Closely associated with the Noble Truth of Suffering is the law of karma. According to this law, all beings are owners (cause) as well as heirs (effect) of their deeds. Whether good or bad, they are the originators of all their actions. When these deeds ripen they will earn the fruit of their actions either in this life or in the next life or in any other future life. Thus beings who give birth to their actions, also eventually are born out of their own actions later on. As long as the beings are subjected to sensuous craving, this cycle of birth and rebirth and suffering from birth to birth goes on till the end of the world.
This is called the Noble Truth of the Origin of Suffering.
(3)The Noble Truth of the Extinction of Suffering
Buddhism is not a religion of despair, but of hope and freedom. It is very optimistic about the possibility of ending suffering. The Buddha declared that despite of so much suffering all around, there was no need for despair and that the suffering could be ended eventually through an intelligent path of action. He found the solution in the problem itself.
Suffering ends when the craving ends. It ceases to exist, only when the beings achieve complete liberation from it. The seeds of this reverse process are sown when a monk or a follower of the Buddha becomes aware of the impermanent and distasteful nature of the world and its objects.
There are five stages in this process of this liberation. They are, the extinction of craving, the extinction of clinging, the extinction of the effects of karma, the extinction of rebirth and the extinction of rebirth, cessation of decay, death, sorrow, lamentation, suffering, grief and despair.
When a person passes through these five stages, his craving ceases and he finds permanent freedom from all forms of suffering. He becomes liberated from the world of impermanence and change. He does not return nor re-enter into the wheel of existence.
The path to Nirvana goes through two stages. The first phase happens when a person is still alive on earth. During this phase, all the impurities of the seeker are removed and he becomes an Arhat or a holy person.
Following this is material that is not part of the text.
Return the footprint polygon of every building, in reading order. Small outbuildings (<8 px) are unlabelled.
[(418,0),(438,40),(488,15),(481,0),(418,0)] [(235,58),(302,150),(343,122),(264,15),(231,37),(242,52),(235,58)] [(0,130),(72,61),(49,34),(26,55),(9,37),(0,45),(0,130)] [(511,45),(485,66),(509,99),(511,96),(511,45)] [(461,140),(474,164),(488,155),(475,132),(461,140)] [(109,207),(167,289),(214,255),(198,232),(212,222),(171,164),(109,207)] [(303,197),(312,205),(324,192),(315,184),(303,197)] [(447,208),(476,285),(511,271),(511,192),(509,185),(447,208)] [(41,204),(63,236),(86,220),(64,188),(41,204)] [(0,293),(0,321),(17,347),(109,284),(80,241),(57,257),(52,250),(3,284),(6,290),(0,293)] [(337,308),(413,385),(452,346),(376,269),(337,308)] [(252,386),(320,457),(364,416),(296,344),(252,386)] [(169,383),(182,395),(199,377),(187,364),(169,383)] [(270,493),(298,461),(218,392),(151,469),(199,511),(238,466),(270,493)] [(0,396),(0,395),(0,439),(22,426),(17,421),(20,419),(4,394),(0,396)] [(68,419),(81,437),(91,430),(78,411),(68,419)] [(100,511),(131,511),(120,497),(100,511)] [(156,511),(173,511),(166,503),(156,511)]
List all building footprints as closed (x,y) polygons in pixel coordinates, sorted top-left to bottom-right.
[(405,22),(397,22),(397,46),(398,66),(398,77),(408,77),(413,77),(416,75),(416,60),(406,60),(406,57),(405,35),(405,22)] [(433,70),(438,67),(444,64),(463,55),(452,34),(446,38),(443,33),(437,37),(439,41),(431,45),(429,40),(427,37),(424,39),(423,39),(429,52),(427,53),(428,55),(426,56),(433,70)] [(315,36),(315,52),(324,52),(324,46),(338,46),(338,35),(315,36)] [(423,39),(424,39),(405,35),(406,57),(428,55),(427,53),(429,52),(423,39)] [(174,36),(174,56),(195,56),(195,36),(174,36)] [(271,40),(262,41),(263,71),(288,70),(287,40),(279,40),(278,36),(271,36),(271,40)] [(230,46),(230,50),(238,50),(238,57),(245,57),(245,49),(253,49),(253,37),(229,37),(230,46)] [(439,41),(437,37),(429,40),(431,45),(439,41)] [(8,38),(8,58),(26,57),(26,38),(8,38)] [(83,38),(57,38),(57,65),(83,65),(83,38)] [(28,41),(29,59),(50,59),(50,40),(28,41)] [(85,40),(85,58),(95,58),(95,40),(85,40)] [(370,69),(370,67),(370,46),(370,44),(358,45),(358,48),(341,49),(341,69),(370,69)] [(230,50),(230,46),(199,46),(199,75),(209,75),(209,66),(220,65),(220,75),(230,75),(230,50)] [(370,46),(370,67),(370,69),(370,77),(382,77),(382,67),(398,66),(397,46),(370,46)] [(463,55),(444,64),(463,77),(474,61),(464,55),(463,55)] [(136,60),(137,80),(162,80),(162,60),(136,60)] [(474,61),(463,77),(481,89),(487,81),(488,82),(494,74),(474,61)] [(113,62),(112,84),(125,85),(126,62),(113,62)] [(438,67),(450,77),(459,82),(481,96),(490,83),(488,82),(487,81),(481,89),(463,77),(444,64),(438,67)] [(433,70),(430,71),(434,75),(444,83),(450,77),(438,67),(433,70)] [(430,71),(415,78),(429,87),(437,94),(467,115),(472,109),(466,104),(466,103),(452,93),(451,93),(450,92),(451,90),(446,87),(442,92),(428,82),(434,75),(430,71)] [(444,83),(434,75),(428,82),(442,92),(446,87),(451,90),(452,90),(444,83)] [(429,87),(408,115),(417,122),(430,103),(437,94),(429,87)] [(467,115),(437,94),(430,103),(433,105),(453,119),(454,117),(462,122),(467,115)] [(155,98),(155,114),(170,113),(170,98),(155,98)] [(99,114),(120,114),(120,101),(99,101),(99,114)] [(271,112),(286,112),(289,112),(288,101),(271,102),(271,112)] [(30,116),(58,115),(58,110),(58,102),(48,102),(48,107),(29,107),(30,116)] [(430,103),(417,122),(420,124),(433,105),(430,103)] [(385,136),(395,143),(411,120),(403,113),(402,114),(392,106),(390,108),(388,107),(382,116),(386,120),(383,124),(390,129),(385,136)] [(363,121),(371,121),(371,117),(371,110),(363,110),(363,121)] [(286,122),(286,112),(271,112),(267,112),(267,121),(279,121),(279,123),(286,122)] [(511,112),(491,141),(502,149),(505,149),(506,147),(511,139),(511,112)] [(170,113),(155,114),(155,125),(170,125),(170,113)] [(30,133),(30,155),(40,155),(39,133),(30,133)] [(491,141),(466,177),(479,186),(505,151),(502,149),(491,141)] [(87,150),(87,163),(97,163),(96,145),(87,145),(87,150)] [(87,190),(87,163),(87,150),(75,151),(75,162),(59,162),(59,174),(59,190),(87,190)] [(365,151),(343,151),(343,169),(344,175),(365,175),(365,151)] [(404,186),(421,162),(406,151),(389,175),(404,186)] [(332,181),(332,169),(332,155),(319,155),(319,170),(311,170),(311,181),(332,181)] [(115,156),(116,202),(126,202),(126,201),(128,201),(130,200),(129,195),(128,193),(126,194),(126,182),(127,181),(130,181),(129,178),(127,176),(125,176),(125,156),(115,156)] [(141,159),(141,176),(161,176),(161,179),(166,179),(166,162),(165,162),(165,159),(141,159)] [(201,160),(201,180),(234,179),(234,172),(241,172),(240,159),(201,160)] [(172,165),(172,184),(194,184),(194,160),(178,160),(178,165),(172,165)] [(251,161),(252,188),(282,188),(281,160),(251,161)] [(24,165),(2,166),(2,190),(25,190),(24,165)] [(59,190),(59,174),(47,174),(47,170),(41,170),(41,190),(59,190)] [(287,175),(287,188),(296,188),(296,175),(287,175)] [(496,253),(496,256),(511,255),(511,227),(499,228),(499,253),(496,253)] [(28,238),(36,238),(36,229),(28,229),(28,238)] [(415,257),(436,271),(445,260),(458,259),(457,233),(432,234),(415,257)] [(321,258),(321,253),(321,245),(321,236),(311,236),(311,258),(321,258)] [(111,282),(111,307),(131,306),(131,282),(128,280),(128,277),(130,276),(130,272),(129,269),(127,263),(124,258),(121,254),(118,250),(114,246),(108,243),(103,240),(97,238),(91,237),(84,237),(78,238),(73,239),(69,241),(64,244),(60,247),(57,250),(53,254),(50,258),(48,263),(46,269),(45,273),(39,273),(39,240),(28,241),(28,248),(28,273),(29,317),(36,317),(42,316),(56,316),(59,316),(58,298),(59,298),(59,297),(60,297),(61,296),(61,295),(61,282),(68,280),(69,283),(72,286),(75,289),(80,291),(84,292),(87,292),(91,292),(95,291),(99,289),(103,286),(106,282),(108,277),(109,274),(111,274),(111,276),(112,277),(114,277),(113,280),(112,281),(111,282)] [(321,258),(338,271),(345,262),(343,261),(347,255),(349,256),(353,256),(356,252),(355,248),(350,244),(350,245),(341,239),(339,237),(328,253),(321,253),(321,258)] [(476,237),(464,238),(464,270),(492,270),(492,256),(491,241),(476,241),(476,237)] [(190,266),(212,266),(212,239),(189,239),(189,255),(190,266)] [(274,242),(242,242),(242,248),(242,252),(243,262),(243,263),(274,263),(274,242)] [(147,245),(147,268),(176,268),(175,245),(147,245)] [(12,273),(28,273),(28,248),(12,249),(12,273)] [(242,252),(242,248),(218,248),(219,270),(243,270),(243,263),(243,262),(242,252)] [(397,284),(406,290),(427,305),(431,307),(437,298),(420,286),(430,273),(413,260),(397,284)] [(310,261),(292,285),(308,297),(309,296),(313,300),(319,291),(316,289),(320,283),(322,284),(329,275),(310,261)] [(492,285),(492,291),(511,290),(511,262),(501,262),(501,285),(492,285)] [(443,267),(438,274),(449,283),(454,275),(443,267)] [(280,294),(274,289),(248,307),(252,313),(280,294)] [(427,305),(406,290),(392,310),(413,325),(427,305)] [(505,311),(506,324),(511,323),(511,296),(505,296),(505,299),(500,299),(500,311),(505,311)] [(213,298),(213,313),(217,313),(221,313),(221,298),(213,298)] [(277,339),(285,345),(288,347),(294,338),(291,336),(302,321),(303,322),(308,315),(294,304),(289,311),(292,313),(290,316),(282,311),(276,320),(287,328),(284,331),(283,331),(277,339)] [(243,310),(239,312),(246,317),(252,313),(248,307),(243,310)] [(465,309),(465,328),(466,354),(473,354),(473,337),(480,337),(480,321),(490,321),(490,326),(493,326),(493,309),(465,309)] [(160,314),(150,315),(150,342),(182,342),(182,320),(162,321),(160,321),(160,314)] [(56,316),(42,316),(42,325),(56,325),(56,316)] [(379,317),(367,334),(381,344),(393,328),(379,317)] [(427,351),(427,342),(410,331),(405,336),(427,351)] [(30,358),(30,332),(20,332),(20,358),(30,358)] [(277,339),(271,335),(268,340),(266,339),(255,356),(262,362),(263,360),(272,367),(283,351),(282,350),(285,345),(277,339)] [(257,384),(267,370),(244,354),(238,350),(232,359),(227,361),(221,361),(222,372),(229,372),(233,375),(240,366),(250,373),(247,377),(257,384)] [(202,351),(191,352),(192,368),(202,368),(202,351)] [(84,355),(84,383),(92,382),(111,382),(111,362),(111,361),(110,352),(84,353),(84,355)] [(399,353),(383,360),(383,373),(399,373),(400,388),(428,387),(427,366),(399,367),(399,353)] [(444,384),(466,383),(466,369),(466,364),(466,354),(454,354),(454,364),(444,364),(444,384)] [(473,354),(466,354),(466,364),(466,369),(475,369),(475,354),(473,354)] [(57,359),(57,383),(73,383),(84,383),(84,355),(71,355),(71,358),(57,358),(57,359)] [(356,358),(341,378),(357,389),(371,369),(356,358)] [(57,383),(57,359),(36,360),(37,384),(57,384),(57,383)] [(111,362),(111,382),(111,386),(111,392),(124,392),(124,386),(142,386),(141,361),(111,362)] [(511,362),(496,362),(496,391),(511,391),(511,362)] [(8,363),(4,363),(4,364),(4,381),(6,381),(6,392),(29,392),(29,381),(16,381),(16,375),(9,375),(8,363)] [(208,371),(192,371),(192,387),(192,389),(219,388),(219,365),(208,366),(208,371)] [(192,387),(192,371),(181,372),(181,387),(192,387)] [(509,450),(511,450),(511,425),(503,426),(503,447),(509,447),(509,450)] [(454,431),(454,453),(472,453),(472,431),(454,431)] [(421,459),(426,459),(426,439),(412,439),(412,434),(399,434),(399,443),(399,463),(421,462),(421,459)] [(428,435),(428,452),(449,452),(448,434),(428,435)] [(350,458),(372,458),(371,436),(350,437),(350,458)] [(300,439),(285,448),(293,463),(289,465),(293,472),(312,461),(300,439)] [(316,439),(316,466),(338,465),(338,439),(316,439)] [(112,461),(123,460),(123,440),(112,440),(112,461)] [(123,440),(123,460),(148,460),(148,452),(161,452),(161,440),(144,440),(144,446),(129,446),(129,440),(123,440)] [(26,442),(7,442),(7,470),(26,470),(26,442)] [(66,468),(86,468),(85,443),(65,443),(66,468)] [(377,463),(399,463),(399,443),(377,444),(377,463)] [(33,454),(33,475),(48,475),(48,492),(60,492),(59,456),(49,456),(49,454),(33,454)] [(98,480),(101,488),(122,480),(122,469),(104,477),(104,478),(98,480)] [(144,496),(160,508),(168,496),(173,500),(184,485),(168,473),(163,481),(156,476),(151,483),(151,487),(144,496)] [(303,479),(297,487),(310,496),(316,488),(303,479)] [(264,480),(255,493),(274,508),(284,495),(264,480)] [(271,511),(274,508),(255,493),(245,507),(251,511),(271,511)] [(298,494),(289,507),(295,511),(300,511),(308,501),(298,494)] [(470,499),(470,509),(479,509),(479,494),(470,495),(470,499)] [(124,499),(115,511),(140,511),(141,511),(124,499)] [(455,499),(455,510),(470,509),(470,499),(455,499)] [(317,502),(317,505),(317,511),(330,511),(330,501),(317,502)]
At this stage the ego is no more nourished, but remains on earth in a very diminished state. The second stage is set in motion when the fivefold process comes to an end and the Arhat leaves this world. At this stage the ego is completely dissolved, without any trace, bringing an end to the five fold process.
When the Arhat or the holy one passes away, he attain the realm where there is nothing, where there is 'neither solid nor fluid, neither heat nor motion, neither this world nor any other world, neither the sun nor the moon.' This is called the cessation of becoming which is 'neither arising, nor passing away, neither standing still nor being born, nor dying.' It is Nirvana, which is unborn, without source, uncreated and unformed real into which escape is possible for the beings through cessation of craving.